An exact copy of every record is needed, with the pictures left out.

Page images and extracted text:
>>>>

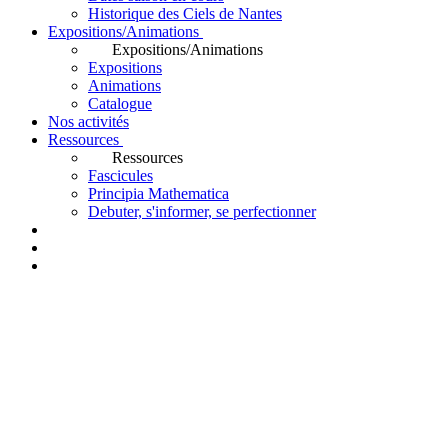
Historique des Ciels de Nantes
Expositions/Animations
Expositions/Animations
Expositions
Animations
Catalogue
Nos activités
Ressources
Ressources
Fascicules
Principia Mathematica
Debuter, s'informer, se perfectionner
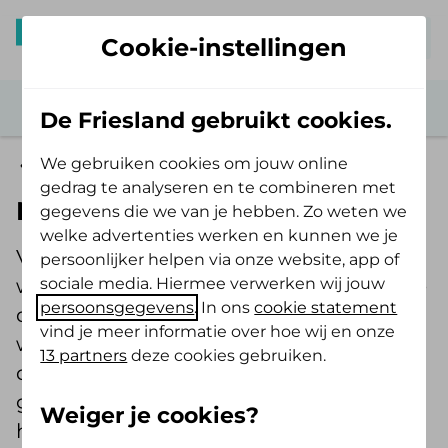
Mijn De Friesland
Cookie-instellingen
De Friesland gebruikt cookies.
We gebruiken cookies om jouw online
Zorg verzekerd
gedrag te analyseren en te combineren met
Mantelzorg en verlof
gegevens die we van je hebben. Zo weten we
welke advertenties werken en kunnen we je
Voor veel mantelzorgers is het lastig om
persoonlijker helpen via onze website, app of
sociale media. Hiermee verwerken wij jouw
werk te combineren met zorg. Een op de
persoonsgegevens
. In ons
cookie statement
drie mantelzorgers vraagt geen hulp
vind je meer informatie over hoe wij en onze
wanneer dit nodig is. Zonde, want
13 partners
deze cookies gebruiken.
driekwart van hen die het wel vertellen,
geven aan dat ze van de leidinggevende
Weiger je cookies?
hiervoor veel begrip ontvangen.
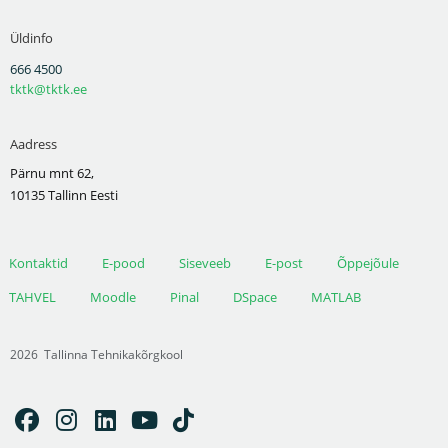
Üldinfo
666 4500
tktk@tktk.ee
Aadress
Pärnu mnt 62,
10135 Tallinn Eesti
Kontaktid
E-pood
Siseveeb
E-post
Õppejõule
TAHVEL
Moodle
Pinal
DSpace
MATLAB
2026
Tallinna Tehnikakõrgkool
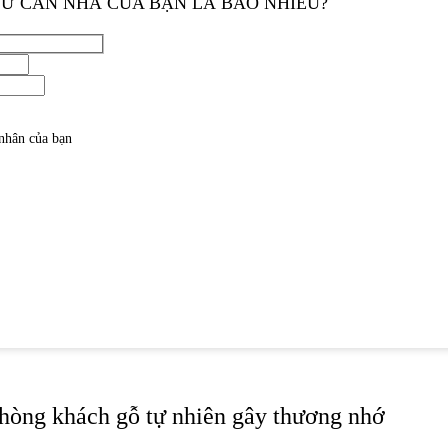
TƯ CĂN NHÀ CỦA BẠN LÀ BAO NHIÊU?
 nhân của bạn
phòng khách gỗ tự nhiên gây thương nhớ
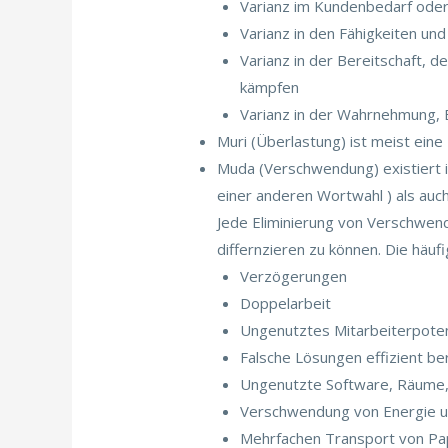
Varianz im Kundenbedarf oder
Varianz in den Fähigkeiten un
Varianz in der Bereitschaft, 
kämpfen
Varianz in der Wahrnehmung, 
Muri (Überlastung) ist meist ei
Muda (Verschwendung) existiert i
einer anderen Wortwahl ) als auch
Jede Eliminierung von Verschwen
differnzieren zu können. Die häu
Verzögerungen
Doppelarbeit
Ungenutztes Mitarbeiterpoten
Falsche Lösungen effizient ber
Ungenutzte Software, Räume, 
Verschwendung von Energie u
Mehrfachen Transport von Pap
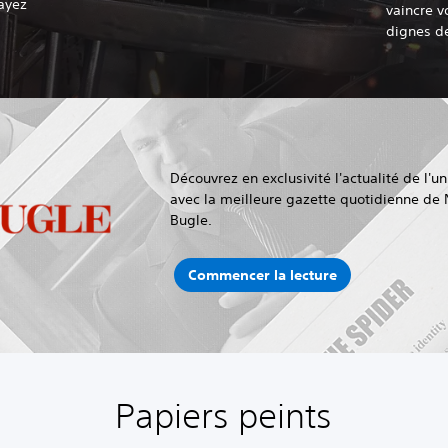
ayez
vaincre 
dignes de
Découvrez en exclusivité l'actualité de l'u
avec la meilleure gazette quotidienne de 
Bugle.
Commencer la lecture
Papiers peints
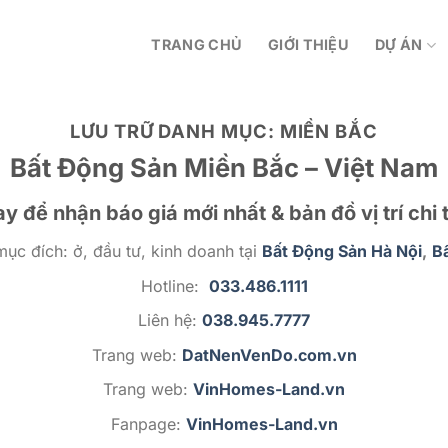
TRANG CHỦ
GIỚI THIỆU
DỰ ÁN
LƯU TRỮ DANH MỤC:
MIỀN BẮC
Bất Động Sản Miền Bắc – Việt Nam
y để nhận báo giá mới nhất & bản đồ vị trí chi t
mục đích: ở, đầu tư, kinh doanh tại
Bất Động Sản Hà Nội
,
B
Hotline:
033.486.1111
Liên hệ:
038.945.7777
Trang web:
DatNenVenDo.com.vn
Trang web:
VinHomes-Land.vn
Fanpage:
VinHomes-Land.vn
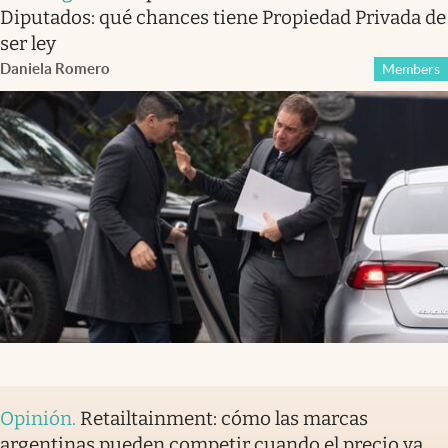
Diputados: qué chances tiene Propiedad Privada de
ser ley
Daniela Romero
Members
Opinión
.
Retailtainment: cómo las marcas
argentinas pueden competir cuando el precio ya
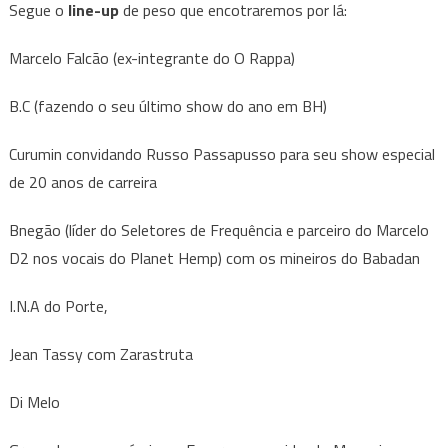
Segue o
line-up
de peso que encotraremos por lá:
Marcelo Falcão (ex-integrante do O Rappa)
B.C (fazendo o seu último show do ano em BH)
Curumin convidando Russo Passapusso para seu show especial
de 20 anos de carreira
Bnegão (líder do Seletores de Frequência e parceiro do Marcelo
D2 nos vocais do Planet Hemp) com os mineiros do Babadan
I.N.A do Porte,
Jean Tassy com Zarastruta
Di Melo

<<<<

- [Task output]:
Historique des Ciels de Nantes
Expositions/Animations
Expositions/Animations
Expositions
Animations
Catalogue
Nos activités
Ressources
Ressources
Fascicules
Principia Mathematica
Debuter, s'informer, se perfectionner
Mijn De Friesland
Cookie-instellingen
De Friesland gebruikt cookies.
We gebruiken cookies om jouw online
Zorg verzekerd
gedrag te analyseren en te combineren met
Mantelzorg en verlof
gegevens die we van je hebben. Zo weten we
welke advertenties werken en kunnen we je
Voor veel mantelzorgers is het lastig om
persoonlijker helpen via onze website, app of
sociale media. Hiermee verwerken wij jouw
werk te combineren met zorg. Een op de
persoonsgegevens
. In ons
cookie statement
drie mantelzorgers vraagt geen hulp
vind je meer informatie over hoe wij en onze
wanneer dit nodig is. Zonde, want
13 partners
deze cookies gebruiken.
driekwart van hen die het wel vertellen,
geven aan dat ze van de leidinggevende
Weiger je cookies?
hiervoor veel begrip ontvangen.
Üldinfo
666 4500
tktk@tktk.ee
Aadress
Pärnu mnt 62,
10135 Tallinn Eesti
Kontaktid
E-pood
Siseveeb
E-post
Õppejõule
TAHVEL
Moodle
Pinal
DSpace
MATLAB
2026
Tallinna Tehnikakõrgkool
TƯ CĂN NHÀ CỦA BẠN LÀ BAO NHIÊU?
 nhân của bạn
phòng khách gỗ tự nhiên gây thương nhớ
Varianz im Kundenbedarf oder
Varianz in den Fähigkeiten un
Varianz in der Bereitschaft, 
kämpfen
Varianz in der Wahrnehmung, 
Muri (Überlastung) ist meist ei
Muda (Verschwendung) existiert i
einer anderen Wortwahl ) als auch
Jede Eliminierung von Verschwen
differnzieren zu können. Die häu
Verzögerungen
Doppelarbeit
Ungenutztes Mitarbeiterpoten
Falsche Lösungen effizient ber
Ungenutzte Software, Räume, 
Verschwendung von Energie u
Mehrfachen Transport von Pap
ayez
vaincre 
dignes de
Découvrez en exclusivité l'actualité de l'u
avec la meilleure gazette quotidienne de 
Bugle.
Commencer la lecture
Papiers peints
TRANG CHỦ
GIỚI THIỆU
DỰ ÁN
LƯU TRỮ DANH MỤC:
MIỀN BẮC
Bất Động Sản Miền Bắc – Việt Nam
y để nhận báo giá mới nhất & bản đồ vị trí chi t
mục đích: ở, đầu tư, kinh doanh tại
Bất Động Sản Hà Nội
,
B
Hotline:
033.486.1111
Liên hệ:
038.945.7777
Trang web:
DatNenVenDo.com.vn
Trang web:
VinHomes-Land.vn
Fanpage:
VinHomes-Land.vn
Diputados: qué chances tiene Propiedad Privada de
ser ley
Daniela Romero
Members
Opinión
.
Retailtainment: cómo las marcas
argentinas pueden competir cuando el precio ya
Segue o
line-up
de peso que encotraremos por lá:
Marcelo Falcão (ex-integrante do O Rappa)
B.C (fazendo o seu último show do ano em BH)
Curumin convidando Russo Passapusso para seu show especial
de 20 anos de carreira
Bnegão (líder do Seletores de Frequência e parceiro do Marcelo
D2 nos vocais do Planet Hemp) com os mineiros do Babadan
I.N.A do Porte,
Jean Tassy com Zarastruta
Di Melo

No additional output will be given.